╭─ TEXTE DE LECTURE

Imagine un peu... Ton nom est Anton Klimov, tu sors tout juste de
l'adolescence et tu as passé ton enfance à Moscou. Tu as passé des
années à chanter des hymnes à la gloire de Lénine, père de la patrie, et
à louer le nom du petit père des peuples, le camarade Staline. Mais le
Tsar de toutes les Russies, tu t'en souviens pas. Par contre, tu te
souviens que lorsque tu étais petit, entre les réunions des jeunesses
communistes et la peur de ton père d'être arrêté par le NKVD la nuit, tu
passais quelques moments d'insouciance au parc avec tes amis. Ton père
n'a pas été arrêté. Mais ta mère oui, et tu ne sais pas pourquoi
d'ailleurs. Tu ne l'as pas revu depuis. Tu travailles dans une usine
sidérurgique, tu vis chichement mais le visage de la belle Svetlana te
réjouit. C'est une belle journée d'été 1942 le ciel est dégagé, tu
penses encore à elle. Tu te diriges, avec d'autres paumés de ton âge,
vers Stalingrad. Bientôt, tu ne penseras plus à Svetlana, puisqu'une
seule obsession occupera tout ton esprit : Ne pas crever. Surtout ne pas
crever.
À mesure que tu te rapproches de la ville de feu, le
ciel s'assombrit, la nuit s'installe et tu respireras pour longtemps
encore cette odeur qui te brûle la gorge et te donne la nausée. Ça,
c'est que l'on pourrait appeler l'effet « Cherno ». Si Candlemass t'invite au Paradis Perdu de John Milton, alors Kypck
t'envoie directement en enfer, mais pas n'importe lequel : celui du
Paradis Socialiste, de l'Archipel des Goulags, de l'Enfer Stalinien.
Rien de plus.

╰─
╭─ LIGNES DE DONNÉES

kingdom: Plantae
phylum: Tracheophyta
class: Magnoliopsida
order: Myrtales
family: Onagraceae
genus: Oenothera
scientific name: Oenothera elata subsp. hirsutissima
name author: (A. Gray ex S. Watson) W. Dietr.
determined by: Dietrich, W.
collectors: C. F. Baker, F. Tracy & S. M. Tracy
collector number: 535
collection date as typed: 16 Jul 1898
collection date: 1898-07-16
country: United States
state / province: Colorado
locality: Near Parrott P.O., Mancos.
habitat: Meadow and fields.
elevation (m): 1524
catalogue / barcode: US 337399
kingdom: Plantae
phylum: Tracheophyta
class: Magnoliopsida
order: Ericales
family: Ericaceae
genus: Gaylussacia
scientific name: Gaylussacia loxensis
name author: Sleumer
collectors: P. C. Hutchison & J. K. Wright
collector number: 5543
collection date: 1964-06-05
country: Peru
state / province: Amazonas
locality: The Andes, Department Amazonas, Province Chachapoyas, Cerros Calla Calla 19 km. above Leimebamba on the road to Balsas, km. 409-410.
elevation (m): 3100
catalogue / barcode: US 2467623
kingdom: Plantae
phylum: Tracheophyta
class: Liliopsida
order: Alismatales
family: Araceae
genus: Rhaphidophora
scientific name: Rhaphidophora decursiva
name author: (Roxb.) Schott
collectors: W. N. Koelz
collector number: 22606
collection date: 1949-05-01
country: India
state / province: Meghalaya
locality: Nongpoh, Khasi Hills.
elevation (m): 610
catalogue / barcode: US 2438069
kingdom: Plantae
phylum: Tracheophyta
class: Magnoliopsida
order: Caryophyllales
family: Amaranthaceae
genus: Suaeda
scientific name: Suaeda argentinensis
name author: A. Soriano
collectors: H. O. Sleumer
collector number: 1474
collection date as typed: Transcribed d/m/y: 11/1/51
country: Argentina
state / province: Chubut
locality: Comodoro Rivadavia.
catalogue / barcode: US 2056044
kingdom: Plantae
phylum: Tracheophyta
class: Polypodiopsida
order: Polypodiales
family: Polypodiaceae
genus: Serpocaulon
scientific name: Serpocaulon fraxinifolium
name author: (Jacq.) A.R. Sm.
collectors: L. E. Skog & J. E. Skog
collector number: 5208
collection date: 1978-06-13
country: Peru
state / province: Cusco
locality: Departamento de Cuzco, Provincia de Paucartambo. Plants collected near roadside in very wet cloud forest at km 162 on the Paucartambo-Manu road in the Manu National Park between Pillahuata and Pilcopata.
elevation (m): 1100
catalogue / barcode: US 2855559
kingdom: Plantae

╰─

D'après le texte de lecture, vers quelle ville Anton Klimov se dirige-t-il durant l'été 1942 ? Répondez en une phrase, s'il vous plaît.

▶ RÉPONSE ATTENDUE
Il se dirige vers Stalingrad.